Having cited the pitfalls and minutia of operating in the middle kingdom, let’s look at a company who is making it work.
If you are wondering what it takes to find success in the world’s second-largest country by population, one of the best case studies to read is David Bell and Mary Shelman’s Dec. 6, 2010, Harvard Business School’s, Yum! Brands case study. For a look go to www.ifama.org/events/conferences/2011/cmsdocs/YumChina.pdf.
Yum! Brands is also cited for its prowess by James McGregor, author of “One Billion Customers: Lessons From the Front Lines of Doing Business in China” (Free Press, 2005). It’s well worth the reading. He states “Yum has become the most successful foreign company in China … They got in early, they adapted the product, they expanded aggressively and they gave their Chinese managers real decision-making power.”

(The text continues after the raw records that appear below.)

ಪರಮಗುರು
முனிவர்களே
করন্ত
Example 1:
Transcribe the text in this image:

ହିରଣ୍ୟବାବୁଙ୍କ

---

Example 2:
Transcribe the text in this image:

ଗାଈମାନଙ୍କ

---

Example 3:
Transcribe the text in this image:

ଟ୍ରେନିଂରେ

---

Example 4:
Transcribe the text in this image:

The following is included to give you a taste of the report and its lessons.
Kentucky-based Yum! Brands’ China group operates KFC, Pizza Hut and Taco Bell restaurants in China.

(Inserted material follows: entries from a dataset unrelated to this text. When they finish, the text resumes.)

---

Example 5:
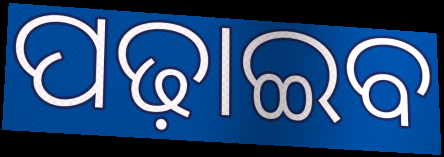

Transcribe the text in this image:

ପଢ଼ାଇବ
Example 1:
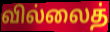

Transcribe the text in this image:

வில்லைத்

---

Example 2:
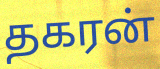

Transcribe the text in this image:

தகரன்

The story begins in 1987 with one restaurant in Beijing that was built to seat 500 and ends up doing an average of 9,000 customers a day. The total investment is recouped in one year. In 1989, Sam Su who grew up in Taiwan, takes over the four existing stores in China. He realizes that sales are due, not to the taste of the food, but the novelty of their bright, shiny, clean shops, which let millions of Chinese customers experience their first taste of the West. He steps down from his regional duties to concentrate on the Chinese market and spends a large amount of time putting together a team of Chinese-speaking staffers who have international experience in Western fast food.
In 1992, after Deng Xiao Ping makes his “opening up” speech, the phone starts ringing. Suddenly, instead of offering obstacles, China’s cities are clamoring for shops. McDonald’s decides on a “big four” strategy that concentrates on China’s four largest cities. In response, Yum! decides to pursue a national strategy that begins with 16 beachhead cities. With its Chinese speaking staff, Yum! is able to make this transition quickly and begins work on creating a vertically integrated supply chain, which starts with animal feed and fertilizer and feeds into a state-of-the art national logistics system, described today as being second only to the People Liberation Army’s.

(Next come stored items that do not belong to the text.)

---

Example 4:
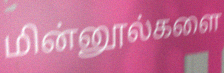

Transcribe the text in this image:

மின்னூல்களை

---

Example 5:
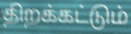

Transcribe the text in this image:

திறக்கட்டும்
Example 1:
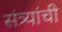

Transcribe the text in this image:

संत्र्यांची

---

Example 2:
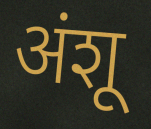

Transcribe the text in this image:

अंशू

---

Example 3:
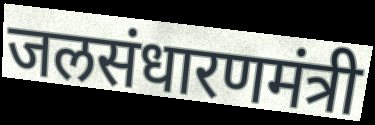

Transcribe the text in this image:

जलसंधारणमंत्री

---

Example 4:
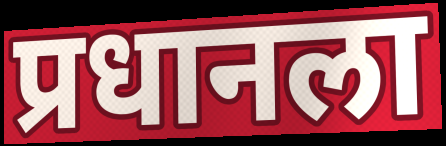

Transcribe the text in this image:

प्रधानला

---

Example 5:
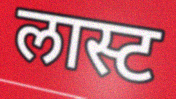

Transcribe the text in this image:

लास्ट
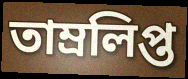
তাম্রলিপ্ত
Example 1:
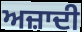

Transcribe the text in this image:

ਅਜ਼ਾਦੀ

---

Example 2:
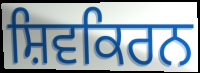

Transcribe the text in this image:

ਸ਼ਿਵਕਿਰਨ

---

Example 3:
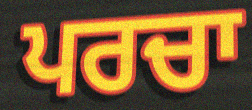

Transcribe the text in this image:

ਪਰਚਾ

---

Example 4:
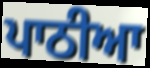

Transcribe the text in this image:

ਪਾਠੀਆ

Computerized tracking, e-mail ordering by individual stores, 11 full service logistics facilities and extensive and ongoing contingency planning now supply over 3,200 KFC’s and 500 Pizza Huts in over 650 cities throughout China.
China has more than over 500 cities with populations of more than 500,000 people, which means KFC has penetrated beyond the 400,000 population mark, the largest and most comprehensive private penetration of the Chinese market by any company to date. Yum! now opens a new restaurant every 18 hours; each one costs less and produces more revenues than their U.S. counterparts.
The result, in the third quarter of 2010 China’s 3,700 restaurants brought in more revenue and profits than Yum!’s 20,000 U.S. stores. In terms of profits alone China contributed over half of the entire Yum! global brand 2010 profits.
It is the largest restaurant chain in China, has the most recognized global brand among urban residents and its fast food market share is 40 percent, compared with McDonalds’ 16 percent.
What is different about a KFC in China is that you will find 50 menu items instead of the 29 you would find in U.S. stores. Although you can still find a number of the standards you would expect to see, the rest of the offerings have been adjusted to Chinese tastes, including congee (rice porridge), shrimp burgers and chicken wraps, offering varied and healthier options for frequent diners. KFC has proactively responded to concerns about the health effects of “junk food” by offering healthier and more varied selections, doing away with supersizing, making fruit juices standard with kid’s meals and sponsoring children’s athletic leagues.
At the same time, Yum! has increased profits by becoming the country’s largest food delivery business, opening up for breakfast and switching from a franchise to a company store model (90 percent of the operations in China are owned by the company as compared to 15 percent in the US and 12 percent internationally).
What are the lessons? Yum! succeeded because its management was allowed to make local decisions about how to run the business, which allowed them to act quickly as the opportunities and challenges arose. Perhaps this is a lesson worth learning for those companies that believe that they can conquer the Chinese market from their corporate offices outside of China.
What is the future? Yum! has their sites on 20,000 stores which at current revenue levels would produce $6 billion in profits. So what’s your plan?